Records provided >>

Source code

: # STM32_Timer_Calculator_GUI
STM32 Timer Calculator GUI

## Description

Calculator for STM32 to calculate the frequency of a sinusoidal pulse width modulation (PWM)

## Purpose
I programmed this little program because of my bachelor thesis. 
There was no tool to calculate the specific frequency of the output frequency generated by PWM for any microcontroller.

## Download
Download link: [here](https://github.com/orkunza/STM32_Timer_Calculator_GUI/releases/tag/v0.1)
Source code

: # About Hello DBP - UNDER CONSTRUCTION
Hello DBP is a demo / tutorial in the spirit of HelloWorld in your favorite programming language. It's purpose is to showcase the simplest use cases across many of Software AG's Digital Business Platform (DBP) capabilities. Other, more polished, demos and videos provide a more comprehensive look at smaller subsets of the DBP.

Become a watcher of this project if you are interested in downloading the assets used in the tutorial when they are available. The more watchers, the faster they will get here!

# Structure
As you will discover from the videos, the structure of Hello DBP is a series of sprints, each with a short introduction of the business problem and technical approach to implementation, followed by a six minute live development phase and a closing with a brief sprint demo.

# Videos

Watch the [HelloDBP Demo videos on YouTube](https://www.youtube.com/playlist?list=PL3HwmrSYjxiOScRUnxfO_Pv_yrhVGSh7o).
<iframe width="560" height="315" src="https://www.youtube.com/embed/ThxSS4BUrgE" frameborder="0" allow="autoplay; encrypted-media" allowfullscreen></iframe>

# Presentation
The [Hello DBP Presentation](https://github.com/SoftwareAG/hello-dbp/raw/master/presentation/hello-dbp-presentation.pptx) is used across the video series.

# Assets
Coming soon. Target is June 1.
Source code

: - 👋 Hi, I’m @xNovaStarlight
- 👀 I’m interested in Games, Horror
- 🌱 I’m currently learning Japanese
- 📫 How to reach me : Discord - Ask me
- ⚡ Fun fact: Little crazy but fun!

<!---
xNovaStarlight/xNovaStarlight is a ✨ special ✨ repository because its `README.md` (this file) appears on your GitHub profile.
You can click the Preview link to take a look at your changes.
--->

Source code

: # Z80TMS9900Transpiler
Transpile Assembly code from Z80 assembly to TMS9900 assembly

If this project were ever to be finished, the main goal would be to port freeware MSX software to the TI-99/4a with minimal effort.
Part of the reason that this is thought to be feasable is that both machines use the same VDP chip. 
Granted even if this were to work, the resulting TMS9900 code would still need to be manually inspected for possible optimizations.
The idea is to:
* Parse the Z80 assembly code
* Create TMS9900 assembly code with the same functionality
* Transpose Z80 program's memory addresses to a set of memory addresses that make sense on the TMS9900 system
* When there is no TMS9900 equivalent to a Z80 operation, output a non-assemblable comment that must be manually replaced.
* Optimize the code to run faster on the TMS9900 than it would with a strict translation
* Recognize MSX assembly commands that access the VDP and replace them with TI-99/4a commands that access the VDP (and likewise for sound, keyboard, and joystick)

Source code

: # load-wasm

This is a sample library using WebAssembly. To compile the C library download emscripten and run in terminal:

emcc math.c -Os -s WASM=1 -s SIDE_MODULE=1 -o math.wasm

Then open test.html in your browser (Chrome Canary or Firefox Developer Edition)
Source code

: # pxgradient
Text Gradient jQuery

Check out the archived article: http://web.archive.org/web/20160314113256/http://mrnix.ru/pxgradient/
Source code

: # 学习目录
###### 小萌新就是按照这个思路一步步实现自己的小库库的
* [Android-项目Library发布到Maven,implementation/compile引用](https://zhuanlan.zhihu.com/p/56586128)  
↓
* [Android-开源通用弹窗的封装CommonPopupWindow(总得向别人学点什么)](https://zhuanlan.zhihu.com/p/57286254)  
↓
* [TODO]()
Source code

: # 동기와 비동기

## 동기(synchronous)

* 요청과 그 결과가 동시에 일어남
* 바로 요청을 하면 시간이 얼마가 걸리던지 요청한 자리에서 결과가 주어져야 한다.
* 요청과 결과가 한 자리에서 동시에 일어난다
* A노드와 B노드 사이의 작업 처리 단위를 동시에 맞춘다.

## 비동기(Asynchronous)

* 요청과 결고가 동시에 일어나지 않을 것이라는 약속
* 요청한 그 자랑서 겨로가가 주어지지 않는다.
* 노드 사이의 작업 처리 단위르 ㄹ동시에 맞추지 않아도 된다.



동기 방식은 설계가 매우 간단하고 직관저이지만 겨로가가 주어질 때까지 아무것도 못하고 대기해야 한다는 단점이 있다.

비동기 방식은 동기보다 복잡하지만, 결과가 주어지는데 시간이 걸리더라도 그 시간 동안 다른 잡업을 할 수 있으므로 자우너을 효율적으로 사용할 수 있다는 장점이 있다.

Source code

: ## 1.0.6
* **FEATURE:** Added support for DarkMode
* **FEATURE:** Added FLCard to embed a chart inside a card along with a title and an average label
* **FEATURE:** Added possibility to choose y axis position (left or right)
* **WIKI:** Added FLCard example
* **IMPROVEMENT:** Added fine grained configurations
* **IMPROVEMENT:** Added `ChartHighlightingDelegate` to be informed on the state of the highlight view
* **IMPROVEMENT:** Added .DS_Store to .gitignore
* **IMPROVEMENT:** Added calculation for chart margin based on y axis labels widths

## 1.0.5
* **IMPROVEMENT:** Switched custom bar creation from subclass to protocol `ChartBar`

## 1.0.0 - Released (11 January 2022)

Activity >>
Give back all the records above exactly as they were written.

Problem solution >>
Source code

: # STM32_Timer_Calculator_GUI
STM32 Timer Calculator GUI

## Description

Calculator for STM32 to calculate the frequency of a sinusoidal pulse width modulation (PWM)

## Purpose
I programmed this little program because of my bachelor thesis. 
There was no tool to calculate the specific frequency of the output frequency generated by PWM for any microcontroller.

## Download
Download link: [here](https://github.com/orkunza/STM32_Timer_Calculator_GUI/releases/tag/v0.1)
Source code

: # About Hello DBP - UNDER CONSTRUCTION
Hello DBP is a demo / tutorial in the spirit of HelloWorld in your favorite programming language. It's purpose is to showcase the simplest use cases across many of Software AG's Digital Business Platform (DBP) capabilities. Other, more polished, demos and videos provide a more comprehensive look at smaller subsets of the DBP.

Become a watcher of this project if you are interested in downloading the assets used in the tutorial when they are available. The more watchers, the faster they will get here!

# Structure
As you will discover from the videos, the structure of Hello DBP is a series of sprints, each with a short introduction of the business problem and technical approach to implementation, followed by a six minute live development phase and a closing with a brief sprint demo.

# Videos

Watch the [HelloDBP Demo videos on YouTube](https://www.youtube.com/playlist?list=PL3HwmrSYjxiOScRUnxfO_Pv_yrhVGSh7o).
<iframe width="560" height="315" src="https://www.youtube.com/embed/ThxSS4BUrgE" frameborder="0" allow="autoplay; encrypted-media" allowfullscreen></iframe>

# Presentation
The [Hello DBP Presentation](https://github.com/SoftwareAG/hello-dbp/raw/master/presentation/hello-dbp-presentation.pptx) is used across the video series.

# Assets
Coming soon. Target is June 1.
Source code

: - 👋 Hi, I’m @xNovaStarlight
- 👀 I’m interested in Games, Horror
- 🌱 I’m currently learning Japanese
- 📫 How to reach me : Discord - Ask me
- ⚡ Fun fact: Little crazy but fun!

<!---
xNovaStarlight/xNovaStarlight is a ✨ special ✨ repository because its `README.md` (this file) appears on your GitHub profile.
You can click the Preview link to take a look at your changes.
--->

Source code

: # Z80TMS9900Transpiler
Transpile Assembly code from Z80 assembly to TMS9900 assembly

If this project were ever to be finished, the main goal would be to port freeware MSX software to the TI-99/4a with minimal effort.
Part of the reason that this is thought to be feasable is that both machines use the same VDP chip. 
Granted even if this were to work, the resulting TMS9900 code would still need to be manually inspected for possible optimizations.
The idea is to:
* Parse the Z80 assembly code
* Create TMS9900 assembly code with the same functionality
* Transpose Z80 program's memory addresses to a set of memory addresses that make sense on the TMS9900 system
* When there is no TMS9900 equivalent to a Z80 operation, output a non-assemblable comment that must be manually replaced.
* Optimize the code to run faster on the TMS9900 than it would with a strict translation
* Recognize MSX assembly commands that access the VDP and replace them with TI-99/4a commands that access the VDP (and likewise for sound, keyboard, and joystick)

Source code

: # load-wasm

This is a sample library using WebAssembly. To compile the C library download emscripten and run in terminal:

emcc math.c -Os -s WASM=1 -s SIDE_MODULE=1 -o math.wasm

Then open test.html in your browser (Chrome Canary or Firefox Developer Edition)
Source code

: # pxgradient
Text Gradient jQuery

Check out the archived article: http://web.archive.org/web/20160314113256/http://mrnix.ru/pxgradient/
Source code

: # 学习目录
###### 小萌新就是按照这个思路一步步实现自己的小库库的
* [Android-项目Library发布到Maven,implementation/compile引用](https://zhuanlan.zhihu.com/p/56586128)  
↓
* [Android-开源通用弹窗的封装CommonPopupWindow(总得向别人学点什么)](https://zhuanlan.zhihu.com/p/57286254)  
↓
* [TODO]()
Source code

: # 동기와 비동기

## 동기(synchronous)

* 요청과 그 결과가 동시에 일어남
* 바로 요청을 하면 시간이 얼마가 걸리던지 요청한 자리에서 결과가 주어져야 한다.
* 요청과 결과가 한 자리에서 동시에 일어난다
* A노드와 B노드 사이의 작업 처리 단위를 동시에 맞춘다.

## 비동기(Asynchronous)

* 요청과 결고가 동시에 일어나지 않을 것이라는 약속
* 요청한 그 자랑서 겨로가가 주어지지 않는다.
* 노드 사이의 작업 처리 단위르 ㄹ동시에 맞추지 않아도 된다.



동기 방식은 설계가 매우 간단하고 직관저이지만 겨로가가 주어질 때까지 아무것도 못하고 대기해야 한다는 단점이 있다.

비동기 방식은 동기보다 복잡하지만, 결과가 주어지는데 시간이 걸리더라도 그 시간 동안 다른 잡업을 할 수 있으므로 자우너을 효율적으로 사용할 수 있다는 장점이 있다.

Source code

: ## 1.0.6
* **FEATURE:** Added support for DarkMode
* **FEATURE:** Added FLCard to embed a chart inside a card along with a title and an average label
* **FEATURE:** Added possibility to choose y axis position (left or right)
* **WIKI:** Added FLCard example
* **IMPROVEMENT:** Added fine grained configurations
* **IMPROVEMENT:** Added `ChartHighlightingDelegate` to be informed on the state of the highlight view
* **IMPROVEMENT:** Added .DS_Store to .gitignore
* **IMPROVEMENT:** Added calculation for chart margin based on y axis labels widths

## 1.0.5
* **IMPROVEMENT:** Switched custom bar creation from subclass to protocol `ChartBar`

## 1.0.0 - Released (11 January 2022)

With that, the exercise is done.